| Required work |
How many lines in the records below contain the string "HomeRecommend"? Answer with the number alone.

| Supplied entries |
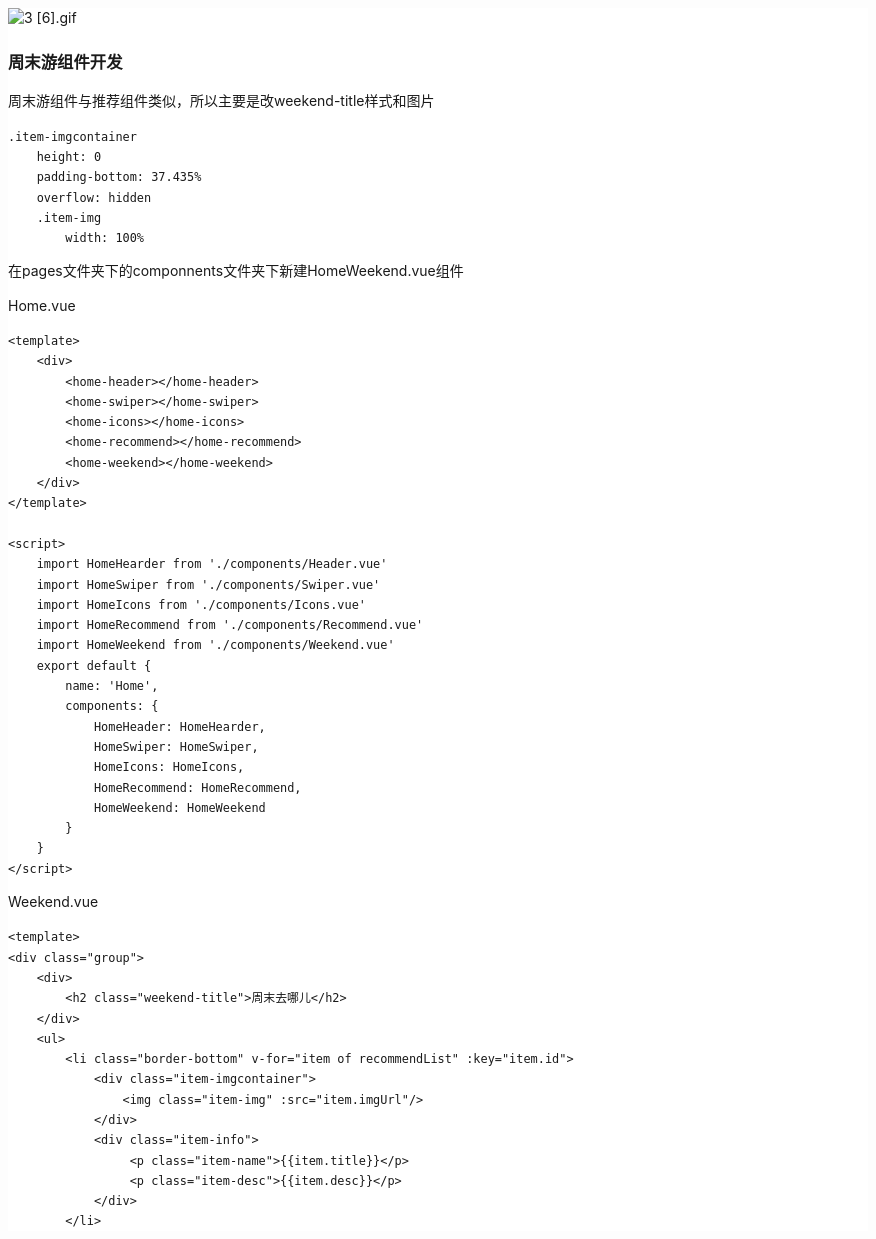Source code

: ![3 [6].gif](https://cdn.nlark.com/yuque/0/2022/gif/1614731/1656746612420-0f4f86ca-ce35-4b2b-861b-9ada78489be2.gif)

### 周末游组件开发

周末游组件与推荐组件类似，所以主要是改weekend-title样式和图片

```stylus
.item-imgcontainer
    height: 0
    padding-bottom: 37.435%
    overflow: hidden                
    .item-img
        width: 100%
```

在pages文件夹下的componnents文件夹下新建HomeWeekend.vue组件

Home.vue

```vue
<template>
    <div>
        <home-header></home-header>
        <home-swiper></home-swiper>
        <home-icons></home-icons>
        <home-recommend></home-recommend>
        <home-weekend></home-weekend>
    </div>    
</template>

<script>
    import HomeHearder from './components/Header.vue'
    import HomeSwiper from './components/Swiper.vue'
    import HomeIcons from './components/Icons.vue'
    import HomeRecommend from './components/Recommend.vue'
    import HomeWeekend from './components/Weekend.vue'
    export default {
        name: 'Home',
        components: {
            HomeHeader: HomeHearder,
            HomeSwiper: HomeSwiper,
            HomeIcons: HomeIcons,
            HomeRecommend: HomeRecommend,
            HomeWeekend: HomeWeekend
        }
    }
</script>
```

Weekend.vue

```vue
<template>
<div class="group">
    <div>
        <h2 class="weekend-title">周末去哪儿</h2>
    </div>
    <ul>
        <li class="border-bottom" v-for="item of recommendList" :key="item.id">
            <div class="item-imgcontainer">
                <img class="item-img" :src="item.imgUrl"/>
            </div>
            <div class="item-info">
                 <p class="item-name">{{item.title}}</p>
                 <p class="item-desc">{{item.desc}}</p>
            </div>
        </li>
```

| Result for this task |
2